When you light a match, energy is released — heat, light, the small mechanical work of expanding gases. Where does the energy come from? Not from creation; the first law of thermodynamics forbids that. The energy was stored in the chemical bonds of the match-head materials and released when those bonds were broken and re-formed into more thermodynamically stable products. Chemists keep a particular kind of energy ledger — enthalpy — that tracks the heat content of substances at constant pressure; reaction enthalpy, the difference between the enthalpy of products and reactants, tells you whether a reaction releases heat (exothermic, like the match) or absorbs it (endothermic, like an instant cold pack). The book-keeping that lets us predict, design, and optimize chemical reactions runs on enthalpy.
Enthalpy (denoted H) is a thermodynamic state function defined as H = U + PV — internal energy plus pressure times volume — and at constant pressure the change in enthalpy ΔH equals the heat absorbed or released by the system: ΔH = q_p, with negative ΔH exothermic and positive ΔH endothermic. The reason chemists track enthalpy rather than just internal energy is that at constant pressure when a reaction changes the volume, some energy goes into work against atmospheric pressure, and enthalpy automatically accounts for this PV work. Hess's law (Germain Hess, 1840) — that enthalpy is a state function whose change depends only on initial and final states, not on the path between — lets chemists compute reaction enthalpies for reactions never measured directly. The standard enthalpy of formation (ΔH_f°, the enthalpy change when one mole of a compound forms from its elements in standard states at 25 °C and 1 atm) is tabulated for thousands of compounds. Bond enthalpies (the average energy required to break a particular type of bond — C-H ≈ 414 kJ/mol, O-H ≈ 463, C=C ≈ 614) let reaction enthalpies be estimated by summing broken-bond enthalpies and formed-bond enthalpies. Calorimetry uses bomb calorimeters (constant volume), flow calorimeters, and differential scanning calorimetry (constant pressure), and combustion enthalpies are particularly well tabulated for fuels (gasoline ~47 MJ/kg, ethanol ~30, hydrogen ~142). Crucially, exothermic does not mean spontaneous — the Gibbs free energy G = H − TS governs spontaneity at constant T, P, so a reaction is spontaneous when ΔG = ΔH − TΔS < 0, and an endothermic reaction can still be spontaneous if the entropy increase is large enough. Phase changes have characteristic enthalpies (ΔH_fusion, ΔH_vaporization, ΔH_sublimation), and water's anomalously large vaporization enthalpy (~40.7 kJ/mol) due to hydrogen bonding is the reason sweat cools the body so effectively.

→ Work instruction
What approximate vaporization enthalpy does the passage on enthalpy give for water? The listing after this point is separate material and has no connection to the passage on enthalpy.

→ Stored data

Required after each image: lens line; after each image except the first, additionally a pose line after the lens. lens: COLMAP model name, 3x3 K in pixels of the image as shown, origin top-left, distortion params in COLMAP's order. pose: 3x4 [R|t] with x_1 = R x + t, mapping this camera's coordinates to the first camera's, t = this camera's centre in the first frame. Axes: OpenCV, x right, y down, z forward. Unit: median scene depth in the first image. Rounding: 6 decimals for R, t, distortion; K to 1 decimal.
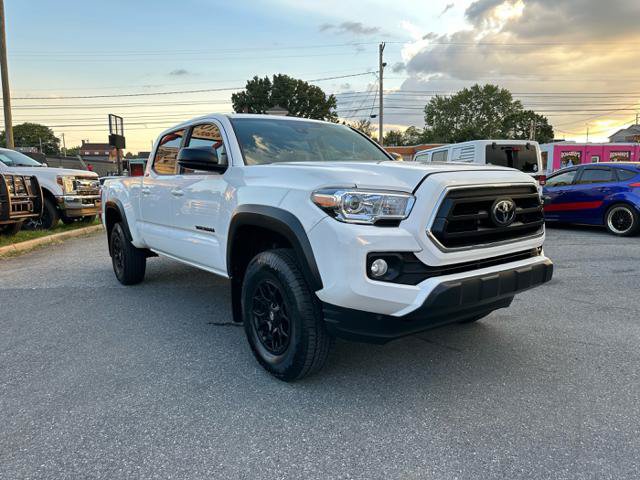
lens RADIAL K [[453.5, 0, 320.0], [0, 453.5, 240.0], [0, 0, 1]] dist [0.041044, -0.065612]
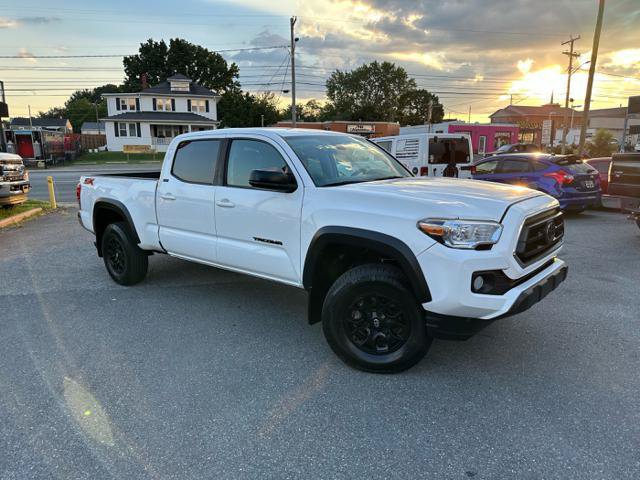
lens RADIAL K [[453.5, 0, 320.0], [0, 453.5, 240.0], [0, 0, 1]] dist [0.041044, -0.065612]
pose [[0.975679, -0.028945, 0.217285, -0.035562], [0.015524, 0.997879, 0.063218, -0.009055], [-0.218654, -0.058307, 0.974059, -0.007963]]
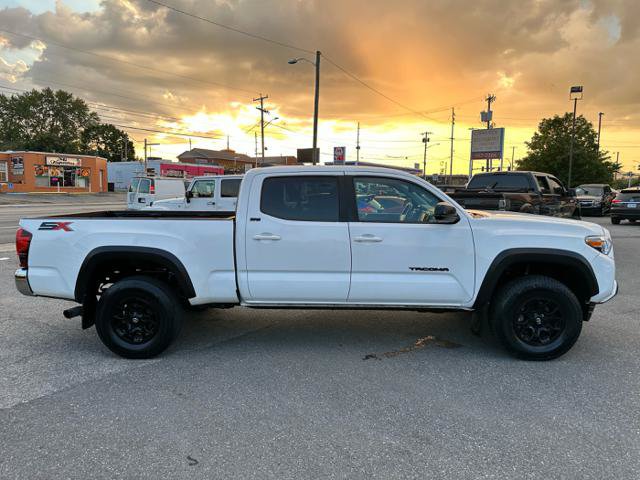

→ Response to this task
About 40.7 kJ/mol.